There’s the English actress, Emma Watson, who has described herself as ‘self-partnered’ which means single and satisfied with that status. Remember Gwyneth Paltrow announcing her split from Chris Martin as ‘conscious uncoupling?’ It’s like these celebs must always look like active agents in their lives, never admitting to being a victim or an unfortunate. Which is grand, but a little tedious.
Here in non-celeb land, the usual narrative is that we get dumped or we can’t find The One. It’s about time women looked on the bright side of being sole operators. That we are vindicated by the likes of Emma Watson, even if she does use an awkward sounding term, is a plus, if you need that kind of affirmation. But some of us have always known that not having rows and sulks when partners disappoint or misbehave is one of the great things we’re avoiding by being on our own. There is no bickering about who’s doing what household tasks, there is a complete absence of fretting about in-laws and how to get through ‘the Christmas’ with them. Heck, you can spend Christmas on your own. (I must be getting anti-social because I could envisage spending the big fraudulent day on my own without any bother. As long as I had lots of lovely food in, I could happily watch the queen’s speech — even though the doughty monarch will hardly mention her disgraceful ‘honourable’ son — and catch up with telly and books that I’ve been meaning to read.)
And now, there is research to show that being single makes your wealthier. Yes, being in a relationship can set you back £3,600. The research, carried out by Lloyds Bank in the UK, claims to have ‘debunked’ the myth of the so-called ‘single’s tax.’ It found that more than 60% of single adults have chosen the single lifestyle with more women (66%) embracing it than men (53%).
It isn’t saving money that makes people choose singledom. It is independence and not having to deal with relationship woes. But the dosh saved from not being hooked is worth looking at. There’s the large number of single people in their fifties and sixties, many of whom have paid off their mortgage and have lower outgoings.
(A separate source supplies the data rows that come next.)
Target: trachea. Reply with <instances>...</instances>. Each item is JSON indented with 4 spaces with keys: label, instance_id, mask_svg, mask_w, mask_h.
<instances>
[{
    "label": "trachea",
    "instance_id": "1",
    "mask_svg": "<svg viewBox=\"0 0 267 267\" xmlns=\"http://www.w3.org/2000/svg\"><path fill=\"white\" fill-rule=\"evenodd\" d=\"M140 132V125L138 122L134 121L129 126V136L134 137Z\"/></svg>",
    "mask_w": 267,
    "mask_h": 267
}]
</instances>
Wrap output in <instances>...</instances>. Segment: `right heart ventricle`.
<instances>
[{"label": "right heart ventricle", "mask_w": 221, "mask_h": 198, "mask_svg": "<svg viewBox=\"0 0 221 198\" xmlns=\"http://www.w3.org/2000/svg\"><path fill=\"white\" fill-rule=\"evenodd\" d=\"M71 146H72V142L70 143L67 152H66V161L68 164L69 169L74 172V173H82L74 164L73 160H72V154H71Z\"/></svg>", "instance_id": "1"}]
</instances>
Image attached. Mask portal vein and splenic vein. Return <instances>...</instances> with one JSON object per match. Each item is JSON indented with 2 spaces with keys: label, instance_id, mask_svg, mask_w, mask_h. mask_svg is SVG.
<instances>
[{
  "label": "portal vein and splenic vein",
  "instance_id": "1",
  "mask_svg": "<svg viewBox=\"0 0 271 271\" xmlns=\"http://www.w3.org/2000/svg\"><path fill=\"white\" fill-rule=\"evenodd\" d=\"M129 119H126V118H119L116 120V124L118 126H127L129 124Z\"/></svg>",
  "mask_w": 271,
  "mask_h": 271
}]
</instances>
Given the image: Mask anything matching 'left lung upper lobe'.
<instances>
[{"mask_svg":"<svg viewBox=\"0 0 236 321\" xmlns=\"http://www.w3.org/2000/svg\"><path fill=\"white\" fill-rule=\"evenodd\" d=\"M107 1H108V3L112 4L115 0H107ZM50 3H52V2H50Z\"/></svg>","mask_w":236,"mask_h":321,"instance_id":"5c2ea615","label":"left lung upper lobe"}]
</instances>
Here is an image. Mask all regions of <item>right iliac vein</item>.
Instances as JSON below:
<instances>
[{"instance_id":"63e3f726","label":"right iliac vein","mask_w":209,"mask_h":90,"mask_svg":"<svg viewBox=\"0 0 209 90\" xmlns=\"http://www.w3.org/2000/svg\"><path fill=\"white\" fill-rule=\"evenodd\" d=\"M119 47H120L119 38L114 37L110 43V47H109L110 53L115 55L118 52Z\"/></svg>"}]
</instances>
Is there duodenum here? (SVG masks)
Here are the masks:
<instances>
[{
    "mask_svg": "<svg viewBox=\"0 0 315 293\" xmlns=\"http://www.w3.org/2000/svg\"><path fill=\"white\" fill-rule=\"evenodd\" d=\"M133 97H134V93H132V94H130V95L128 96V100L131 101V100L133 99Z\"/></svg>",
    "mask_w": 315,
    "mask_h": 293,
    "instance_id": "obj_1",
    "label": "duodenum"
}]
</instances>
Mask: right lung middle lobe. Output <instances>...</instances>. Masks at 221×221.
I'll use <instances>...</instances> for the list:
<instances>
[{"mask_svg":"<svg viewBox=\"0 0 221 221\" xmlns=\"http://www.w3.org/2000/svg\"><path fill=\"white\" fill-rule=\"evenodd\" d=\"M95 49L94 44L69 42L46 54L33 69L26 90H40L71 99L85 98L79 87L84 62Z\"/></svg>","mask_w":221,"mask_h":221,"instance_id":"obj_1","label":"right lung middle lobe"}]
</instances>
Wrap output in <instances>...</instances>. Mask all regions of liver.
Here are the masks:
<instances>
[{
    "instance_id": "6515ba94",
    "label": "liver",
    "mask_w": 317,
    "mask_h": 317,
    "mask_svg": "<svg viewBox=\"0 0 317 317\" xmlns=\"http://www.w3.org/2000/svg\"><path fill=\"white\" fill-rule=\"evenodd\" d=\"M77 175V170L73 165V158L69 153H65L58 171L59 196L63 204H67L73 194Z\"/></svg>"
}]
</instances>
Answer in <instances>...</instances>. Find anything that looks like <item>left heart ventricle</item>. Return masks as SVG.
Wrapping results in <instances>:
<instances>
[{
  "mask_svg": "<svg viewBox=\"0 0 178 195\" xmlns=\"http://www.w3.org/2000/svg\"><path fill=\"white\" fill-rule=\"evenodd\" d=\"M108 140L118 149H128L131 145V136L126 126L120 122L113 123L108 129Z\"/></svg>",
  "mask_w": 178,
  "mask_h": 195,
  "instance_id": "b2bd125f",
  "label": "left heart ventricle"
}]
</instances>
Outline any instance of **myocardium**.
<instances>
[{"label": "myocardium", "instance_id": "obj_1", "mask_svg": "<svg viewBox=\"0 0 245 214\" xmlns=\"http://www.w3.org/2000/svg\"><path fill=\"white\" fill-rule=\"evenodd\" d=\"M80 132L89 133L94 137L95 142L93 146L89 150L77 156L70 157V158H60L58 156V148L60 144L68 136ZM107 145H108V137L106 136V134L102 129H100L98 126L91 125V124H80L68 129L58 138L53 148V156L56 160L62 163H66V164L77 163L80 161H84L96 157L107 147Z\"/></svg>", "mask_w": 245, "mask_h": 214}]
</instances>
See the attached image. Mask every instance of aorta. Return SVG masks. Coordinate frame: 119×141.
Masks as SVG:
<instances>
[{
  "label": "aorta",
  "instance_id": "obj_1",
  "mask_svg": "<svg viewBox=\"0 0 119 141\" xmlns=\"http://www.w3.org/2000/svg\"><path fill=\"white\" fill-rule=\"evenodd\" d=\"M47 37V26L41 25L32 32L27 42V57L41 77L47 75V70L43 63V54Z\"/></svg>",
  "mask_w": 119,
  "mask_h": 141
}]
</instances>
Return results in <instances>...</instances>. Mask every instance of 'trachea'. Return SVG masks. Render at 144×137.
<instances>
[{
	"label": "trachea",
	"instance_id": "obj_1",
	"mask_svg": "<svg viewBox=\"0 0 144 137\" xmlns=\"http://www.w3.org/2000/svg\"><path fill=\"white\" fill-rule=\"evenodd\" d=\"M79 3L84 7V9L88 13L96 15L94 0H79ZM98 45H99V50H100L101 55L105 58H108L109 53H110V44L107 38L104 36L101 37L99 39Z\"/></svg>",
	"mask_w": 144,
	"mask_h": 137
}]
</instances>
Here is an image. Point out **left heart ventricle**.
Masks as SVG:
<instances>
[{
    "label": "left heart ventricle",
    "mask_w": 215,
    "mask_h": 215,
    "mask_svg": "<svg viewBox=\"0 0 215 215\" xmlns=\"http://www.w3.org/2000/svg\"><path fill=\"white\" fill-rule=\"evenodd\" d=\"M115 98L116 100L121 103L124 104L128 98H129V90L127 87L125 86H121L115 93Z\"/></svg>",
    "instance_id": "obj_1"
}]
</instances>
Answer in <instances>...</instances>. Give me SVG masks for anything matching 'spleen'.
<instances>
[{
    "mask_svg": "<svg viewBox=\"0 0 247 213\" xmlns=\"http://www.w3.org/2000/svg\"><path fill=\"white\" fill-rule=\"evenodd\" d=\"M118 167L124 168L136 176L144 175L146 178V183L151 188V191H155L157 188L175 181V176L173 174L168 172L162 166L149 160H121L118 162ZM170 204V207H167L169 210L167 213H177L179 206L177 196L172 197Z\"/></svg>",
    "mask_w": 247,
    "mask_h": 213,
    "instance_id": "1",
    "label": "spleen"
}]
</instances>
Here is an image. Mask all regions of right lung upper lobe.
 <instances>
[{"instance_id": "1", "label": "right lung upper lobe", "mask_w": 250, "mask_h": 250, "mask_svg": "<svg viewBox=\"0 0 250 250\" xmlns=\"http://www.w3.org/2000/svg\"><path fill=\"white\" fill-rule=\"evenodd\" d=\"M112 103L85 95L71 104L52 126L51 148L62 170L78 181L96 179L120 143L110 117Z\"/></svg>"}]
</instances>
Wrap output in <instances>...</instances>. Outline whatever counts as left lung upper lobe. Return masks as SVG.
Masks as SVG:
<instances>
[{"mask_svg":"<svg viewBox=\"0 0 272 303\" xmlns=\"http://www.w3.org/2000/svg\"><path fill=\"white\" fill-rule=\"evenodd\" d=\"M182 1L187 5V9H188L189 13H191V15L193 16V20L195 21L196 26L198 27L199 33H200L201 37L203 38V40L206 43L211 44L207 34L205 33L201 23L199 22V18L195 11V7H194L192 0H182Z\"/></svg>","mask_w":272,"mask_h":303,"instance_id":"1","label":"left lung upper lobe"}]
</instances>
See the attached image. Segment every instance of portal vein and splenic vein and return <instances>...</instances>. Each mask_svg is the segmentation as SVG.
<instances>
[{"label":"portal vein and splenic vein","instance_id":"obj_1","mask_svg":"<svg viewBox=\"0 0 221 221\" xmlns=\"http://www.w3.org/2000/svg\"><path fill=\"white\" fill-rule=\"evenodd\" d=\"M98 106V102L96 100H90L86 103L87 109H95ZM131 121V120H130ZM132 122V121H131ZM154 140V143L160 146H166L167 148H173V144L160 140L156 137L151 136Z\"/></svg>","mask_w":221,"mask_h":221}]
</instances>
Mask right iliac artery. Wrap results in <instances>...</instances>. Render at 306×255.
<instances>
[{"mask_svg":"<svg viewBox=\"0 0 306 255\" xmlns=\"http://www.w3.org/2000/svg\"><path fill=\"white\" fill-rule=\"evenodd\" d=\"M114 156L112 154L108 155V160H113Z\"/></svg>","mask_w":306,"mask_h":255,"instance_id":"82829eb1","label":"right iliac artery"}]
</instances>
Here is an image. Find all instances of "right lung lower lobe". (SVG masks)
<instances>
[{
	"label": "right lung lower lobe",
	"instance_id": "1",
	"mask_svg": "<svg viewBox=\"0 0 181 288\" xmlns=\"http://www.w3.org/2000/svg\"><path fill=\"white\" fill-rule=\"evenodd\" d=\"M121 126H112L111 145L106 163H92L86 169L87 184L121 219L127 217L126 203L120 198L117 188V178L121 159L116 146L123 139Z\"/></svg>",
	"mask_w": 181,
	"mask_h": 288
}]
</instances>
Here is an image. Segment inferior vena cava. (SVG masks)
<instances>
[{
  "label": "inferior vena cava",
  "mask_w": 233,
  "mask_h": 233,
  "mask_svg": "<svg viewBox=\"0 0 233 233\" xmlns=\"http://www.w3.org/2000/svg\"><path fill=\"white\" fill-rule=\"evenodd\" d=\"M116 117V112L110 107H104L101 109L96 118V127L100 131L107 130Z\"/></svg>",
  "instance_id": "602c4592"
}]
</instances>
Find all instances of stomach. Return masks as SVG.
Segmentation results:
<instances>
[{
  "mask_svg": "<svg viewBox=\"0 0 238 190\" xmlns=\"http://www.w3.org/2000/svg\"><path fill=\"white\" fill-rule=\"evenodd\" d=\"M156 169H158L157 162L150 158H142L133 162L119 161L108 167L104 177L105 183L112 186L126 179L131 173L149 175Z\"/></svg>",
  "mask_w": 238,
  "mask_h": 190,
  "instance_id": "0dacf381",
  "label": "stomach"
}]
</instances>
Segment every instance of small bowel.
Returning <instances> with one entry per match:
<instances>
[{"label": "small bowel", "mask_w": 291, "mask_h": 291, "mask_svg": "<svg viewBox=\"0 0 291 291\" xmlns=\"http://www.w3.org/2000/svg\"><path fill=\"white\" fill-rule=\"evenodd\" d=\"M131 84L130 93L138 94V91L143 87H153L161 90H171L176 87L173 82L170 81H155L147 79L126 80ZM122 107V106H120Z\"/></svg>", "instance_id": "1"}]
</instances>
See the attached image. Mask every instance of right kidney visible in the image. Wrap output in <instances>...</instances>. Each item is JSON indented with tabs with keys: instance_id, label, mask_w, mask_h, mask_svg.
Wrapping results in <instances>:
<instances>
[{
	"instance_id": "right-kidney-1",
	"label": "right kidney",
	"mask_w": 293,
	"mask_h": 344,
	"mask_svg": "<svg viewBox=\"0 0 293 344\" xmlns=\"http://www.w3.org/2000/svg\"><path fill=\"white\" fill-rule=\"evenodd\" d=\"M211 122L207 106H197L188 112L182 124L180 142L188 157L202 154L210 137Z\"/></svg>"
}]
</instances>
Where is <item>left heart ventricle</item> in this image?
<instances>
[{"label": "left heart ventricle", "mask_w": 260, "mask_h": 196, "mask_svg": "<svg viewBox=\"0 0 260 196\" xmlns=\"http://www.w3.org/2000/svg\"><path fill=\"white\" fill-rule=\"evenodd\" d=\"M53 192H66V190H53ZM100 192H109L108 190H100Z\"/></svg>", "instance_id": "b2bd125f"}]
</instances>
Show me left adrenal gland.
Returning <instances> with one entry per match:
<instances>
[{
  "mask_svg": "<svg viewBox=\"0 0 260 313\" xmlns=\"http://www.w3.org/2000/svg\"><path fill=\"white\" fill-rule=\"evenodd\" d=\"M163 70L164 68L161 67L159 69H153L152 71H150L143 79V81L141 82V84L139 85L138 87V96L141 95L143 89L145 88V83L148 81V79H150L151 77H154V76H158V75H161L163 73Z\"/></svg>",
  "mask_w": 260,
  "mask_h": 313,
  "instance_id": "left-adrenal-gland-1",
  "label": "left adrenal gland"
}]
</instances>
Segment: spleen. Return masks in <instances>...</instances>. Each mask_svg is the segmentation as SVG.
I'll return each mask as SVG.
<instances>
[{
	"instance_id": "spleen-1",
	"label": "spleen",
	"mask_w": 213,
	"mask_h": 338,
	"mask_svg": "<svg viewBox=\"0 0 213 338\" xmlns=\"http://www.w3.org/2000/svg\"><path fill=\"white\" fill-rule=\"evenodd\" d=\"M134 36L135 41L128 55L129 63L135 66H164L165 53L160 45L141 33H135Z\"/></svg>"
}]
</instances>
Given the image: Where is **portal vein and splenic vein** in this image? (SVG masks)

Also, single people are better off because they’re not under pressure to spend big money on presents for Christmas, birthdays and anniversaries — not to mention Valentine’s Day expensive gestures. However, on the downside, single people save less, according to the survey. It’s possibly because we don’t have someone to confide in about our spending and saving habits.
The research also showed that Christmas is one of the times of year that people find it hard to be single. But that’s just because of the way Christmas is built up and portrayed in advertising as being all about snuggling up to one’s partner. It’s a complete con job.
Every year, the media features articles about domestic violence being on the upsurge during the festive season. It’s a time of pressure, pressure to be perfect and pressure to spend money you don’t have. No wonder it can result in rows and in some tragic cases, violence.
Living ‘happily ever after,’ is a myth. It was created about 400 years ago when lifespan was less than forty and people had few choices in life. Now, we have plenty of choice. People can have several meaningful romantic relationships and a number of marriages — if they’re that optimistic.
When it comes to love, many people are suckers. The Lloyds Bank survey found that just under half of all singles aren’t content. They want to be in a relationship. Oh yeah? Lots of heartache generally follows and you don’t get to eat all the caramel sweets from the tin of Cadbury’s Roses. It’s a no-brainer, really. Unless you’re lucky enough to have a harmonious relationship, you’re setting yourself up for much strife in the land of coupledom.
No man is an island, granted. But there’s a lot to be said for navigating life with friends, family and your own company as opposed to constant compromising for one’s partner. Let 2020 be the year of conscious singledom!